If it were their son or grandson, they might have bum-rushed the bum. Or done something else to try to save his life.

Like the 90-year-old grandmother in Midland, Texas.

When it’s family, you’ll take a bullet. Because the instinct to save your flesh and blood can be strong enough to override logic. Unless the trauma you’re experiencing makes you freeze.

I Set Out to Write About a Conference on Trauma

Okay. 1,500 words and I still haven’t gotten to what I set out to write about.

A three-day conference on trauma I’m only two days into.

The theme: “Psychological Trauma in the Age of Coronavirus: The Interplay of Neuroscience, Embodiment, and the Regulation of the Self.”

The Trauma Recovery Foundation and Dr. Bessel van der Kolk have been putting this conference on for the past 30 years.

It’s the first year the focus was on a global pandemic. Also the first year it had to take place virtually.

The world-renowned conference draws together experts in the fields of neuroscience, mindfulness, embodiment, psychology, psychiatry, PTSD, addiction, self-regulation, and treatment of countless forms.

And now that I can attend any conference I want in my pajamas, I’m attending as many as I can.

I have so much to say about all I’ve learned at this one.

But I’m too traumatized by the events of the week to write more than this:

It’s a damn good thing more and more people are learning how to help others recover from trauma.

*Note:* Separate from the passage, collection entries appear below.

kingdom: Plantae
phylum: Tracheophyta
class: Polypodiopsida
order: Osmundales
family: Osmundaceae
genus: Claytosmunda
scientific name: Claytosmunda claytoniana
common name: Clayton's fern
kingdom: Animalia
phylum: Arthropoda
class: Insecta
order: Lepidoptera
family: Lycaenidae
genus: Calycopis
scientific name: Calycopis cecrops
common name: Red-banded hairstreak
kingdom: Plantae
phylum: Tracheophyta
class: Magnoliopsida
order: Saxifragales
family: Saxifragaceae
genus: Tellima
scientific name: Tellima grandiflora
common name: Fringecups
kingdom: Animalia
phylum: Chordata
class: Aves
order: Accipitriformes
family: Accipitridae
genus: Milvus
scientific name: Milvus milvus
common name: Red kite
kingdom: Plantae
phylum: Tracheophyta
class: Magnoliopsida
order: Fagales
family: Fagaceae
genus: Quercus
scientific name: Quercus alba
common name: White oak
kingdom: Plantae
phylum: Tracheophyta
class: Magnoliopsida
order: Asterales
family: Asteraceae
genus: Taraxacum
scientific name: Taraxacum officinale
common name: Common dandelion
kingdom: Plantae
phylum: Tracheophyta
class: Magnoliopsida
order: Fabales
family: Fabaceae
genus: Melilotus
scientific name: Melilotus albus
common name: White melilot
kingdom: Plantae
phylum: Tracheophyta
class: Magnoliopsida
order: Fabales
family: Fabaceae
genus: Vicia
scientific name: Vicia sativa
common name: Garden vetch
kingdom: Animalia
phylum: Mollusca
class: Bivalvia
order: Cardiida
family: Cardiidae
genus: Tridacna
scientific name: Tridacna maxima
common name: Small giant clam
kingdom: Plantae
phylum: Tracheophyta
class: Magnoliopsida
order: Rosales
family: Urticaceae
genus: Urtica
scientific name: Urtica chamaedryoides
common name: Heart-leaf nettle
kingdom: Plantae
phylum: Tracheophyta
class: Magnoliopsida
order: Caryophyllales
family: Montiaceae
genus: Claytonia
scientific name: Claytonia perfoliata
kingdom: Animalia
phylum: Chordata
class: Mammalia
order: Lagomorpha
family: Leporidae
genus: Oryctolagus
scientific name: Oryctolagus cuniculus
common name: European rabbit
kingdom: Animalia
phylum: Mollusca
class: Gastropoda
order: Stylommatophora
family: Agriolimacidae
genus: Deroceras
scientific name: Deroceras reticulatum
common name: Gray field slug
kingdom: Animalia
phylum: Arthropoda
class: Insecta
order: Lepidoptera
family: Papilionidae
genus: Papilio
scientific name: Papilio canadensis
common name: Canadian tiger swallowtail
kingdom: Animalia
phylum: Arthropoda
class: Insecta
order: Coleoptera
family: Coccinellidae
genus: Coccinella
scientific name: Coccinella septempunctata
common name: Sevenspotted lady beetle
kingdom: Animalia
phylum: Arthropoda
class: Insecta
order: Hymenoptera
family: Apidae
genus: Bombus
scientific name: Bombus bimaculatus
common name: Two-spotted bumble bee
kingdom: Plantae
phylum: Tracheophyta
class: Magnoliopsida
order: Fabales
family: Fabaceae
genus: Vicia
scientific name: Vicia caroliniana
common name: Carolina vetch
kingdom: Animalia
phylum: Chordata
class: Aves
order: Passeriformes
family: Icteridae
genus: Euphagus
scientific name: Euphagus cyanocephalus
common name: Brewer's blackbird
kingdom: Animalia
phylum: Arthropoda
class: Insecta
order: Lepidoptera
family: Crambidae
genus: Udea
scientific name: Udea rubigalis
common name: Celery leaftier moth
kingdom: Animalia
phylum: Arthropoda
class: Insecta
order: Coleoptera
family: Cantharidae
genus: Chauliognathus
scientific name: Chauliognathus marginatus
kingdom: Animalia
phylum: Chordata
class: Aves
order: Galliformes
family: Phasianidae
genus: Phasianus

Because traumas are playing out faster than we can keep up with them.

Far too often to the same people.

Again and again.

protests marching to demand justice for George Floyd

We Need an Army of Trauma Recovery Experts

Trauma is terrorizing. It deeply damages those who experience it.

I am so grateful for advances in neuroscience that help us better understand how to treat trauma.

I hope they help bring healing to anyone who has experienced it.

Especially those who experience it every damn day.